(Passage to read):

Your entire post is filled with nonsense when faced with the facts.   When the conservatives tried to end the spending they were called nasty and unfeeling.   Even charged with blocking progress.   They did resist and were accused of causing government shutdowns in the past.   They were not, and still do not want to spend so recklessly as the far far left want to do.   

You are failing to see the truth and insist on dragging the conservatives down into the same mess as the far far left.  

What your are saying is an effort to free Obama from the mess he has created.   The separate functions that he has set up to make rules his way and therefore ignore going through Congress for activity.

Believe these distortions and such as you posted, as that is the way all of our government actions should run, but are not doing so.   Watch as the conservatives do try to slow down, or stop, these mixed up and nasty ways of spending.   A bit of a chance this last year and half, but if Obama continues to insist on his wasteful ways, over spending will remain a problem for all of us.   First the far far left bunch was removed from controlling the House, now we see the radical spending bunch from the Senate has been controlled a bit, and that means that Obama's idea of a budget will be challenged over and over as long as he is around.

Have a good day.   You keep twisting as much as you can, but the conservatives are using all their effort now to try to stop that unwarranted spending of the last 8 years of far far left control.

******************

While I was posting you added some more theoretical stuff to support your claims.   That is all fine but it ignores the fact that when we have a far far left group that cares nothing about how the government is supposed to work and play their controlling abilities to do just what they want, we get what we have.   An out of control far far left government that has put this country into deep debt for no real reasons at all.

And very little was spent in the Bush administration until the last 2 years when the wild and crazy bunch got control (Reid and Pelosi as leaders) and spent lots of money under the name of Democrat control.  We have to speak of facts and forget your political distortions and lies.


----------



## QuickSilver (Apr 6, 2015)

Ok Bob...   No amount of reason OR Constitutional reality is going to convince you that somehow... someway... President Obama isn't secretly spending money on his own.. OR forcing the poor defenseless and vulnerable  House of Representatives to spend money that they don't want to.

(What you are asked to do): Reproduce word for word the part of the forum thread on government spending that starts with "Believe these distortions" and goes on through "far left control.".

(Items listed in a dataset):
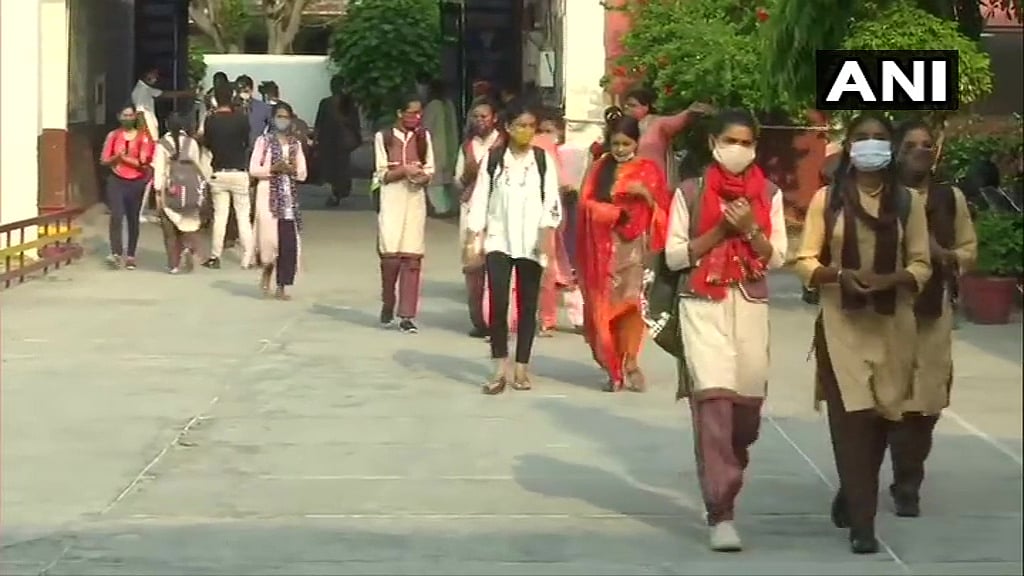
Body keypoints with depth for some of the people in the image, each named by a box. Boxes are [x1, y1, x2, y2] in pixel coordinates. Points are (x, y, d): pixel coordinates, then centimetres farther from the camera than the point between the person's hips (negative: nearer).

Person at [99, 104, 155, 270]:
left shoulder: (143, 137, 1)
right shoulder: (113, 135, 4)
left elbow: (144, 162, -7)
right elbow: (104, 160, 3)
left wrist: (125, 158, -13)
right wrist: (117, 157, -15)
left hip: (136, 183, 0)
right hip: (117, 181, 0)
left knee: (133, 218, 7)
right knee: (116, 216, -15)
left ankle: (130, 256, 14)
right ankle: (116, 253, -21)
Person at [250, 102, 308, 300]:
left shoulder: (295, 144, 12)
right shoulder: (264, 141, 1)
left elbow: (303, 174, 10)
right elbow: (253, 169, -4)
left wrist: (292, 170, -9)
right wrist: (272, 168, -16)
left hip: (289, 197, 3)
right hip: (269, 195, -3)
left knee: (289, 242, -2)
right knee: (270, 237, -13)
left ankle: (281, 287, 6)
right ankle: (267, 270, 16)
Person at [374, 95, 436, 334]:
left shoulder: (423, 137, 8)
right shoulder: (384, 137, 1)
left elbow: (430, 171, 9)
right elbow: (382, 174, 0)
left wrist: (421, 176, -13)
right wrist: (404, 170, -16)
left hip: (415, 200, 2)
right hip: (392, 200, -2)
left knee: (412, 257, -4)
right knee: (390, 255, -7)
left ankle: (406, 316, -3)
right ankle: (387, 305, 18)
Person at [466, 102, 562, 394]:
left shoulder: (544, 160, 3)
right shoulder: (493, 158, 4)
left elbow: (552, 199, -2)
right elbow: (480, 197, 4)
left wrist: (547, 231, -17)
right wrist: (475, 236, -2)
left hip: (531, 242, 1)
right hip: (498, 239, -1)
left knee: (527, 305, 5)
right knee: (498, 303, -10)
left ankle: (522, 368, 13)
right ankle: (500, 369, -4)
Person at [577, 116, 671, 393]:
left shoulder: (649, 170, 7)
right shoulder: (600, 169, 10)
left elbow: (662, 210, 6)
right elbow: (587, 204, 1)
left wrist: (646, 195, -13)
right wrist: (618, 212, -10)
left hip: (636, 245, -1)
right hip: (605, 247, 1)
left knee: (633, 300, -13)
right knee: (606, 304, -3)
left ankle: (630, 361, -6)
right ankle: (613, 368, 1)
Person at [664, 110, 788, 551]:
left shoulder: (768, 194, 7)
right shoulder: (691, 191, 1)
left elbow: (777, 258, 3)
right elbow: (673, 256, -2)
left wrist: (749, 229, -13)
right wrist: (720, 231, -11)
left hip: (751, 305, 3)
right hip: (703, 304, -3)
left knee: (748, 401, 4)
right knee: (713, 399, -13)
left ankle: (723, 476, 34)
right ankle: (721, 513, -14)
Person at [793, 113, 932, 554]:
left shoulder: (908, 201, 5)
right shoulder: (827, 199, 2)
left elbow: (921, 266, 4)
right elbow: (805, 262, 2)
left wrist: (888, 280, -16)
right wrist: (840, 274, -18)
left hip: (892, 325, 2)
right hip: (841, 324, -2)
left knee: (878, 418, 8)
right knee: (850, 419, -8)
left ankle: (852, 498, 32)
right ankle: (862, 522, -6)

(Task result):
Believe these distortions and such as you posted, as that is the way all of our government actions should run, but are not doing so.   Watch as the conservatives do try to slow down, or stop, these mixed up and nasty ways of spending.   A bit of a chance this last year and half, but if Obama continues to insist on his wasteful ways, over spending will remain a problem for all of us.   First the far far left bunch was removed from controlling the House, now we see the radical spending bunch from the Senate has been controlled a bit, and that means that Obama's idea of a budget will be challenged over and over as long as he is around.

Have a good day.   You keep twisting as much as you can, but the conservatives are using all their effort now to try to stop that unwarranted spending of the last 8 years of far far left control.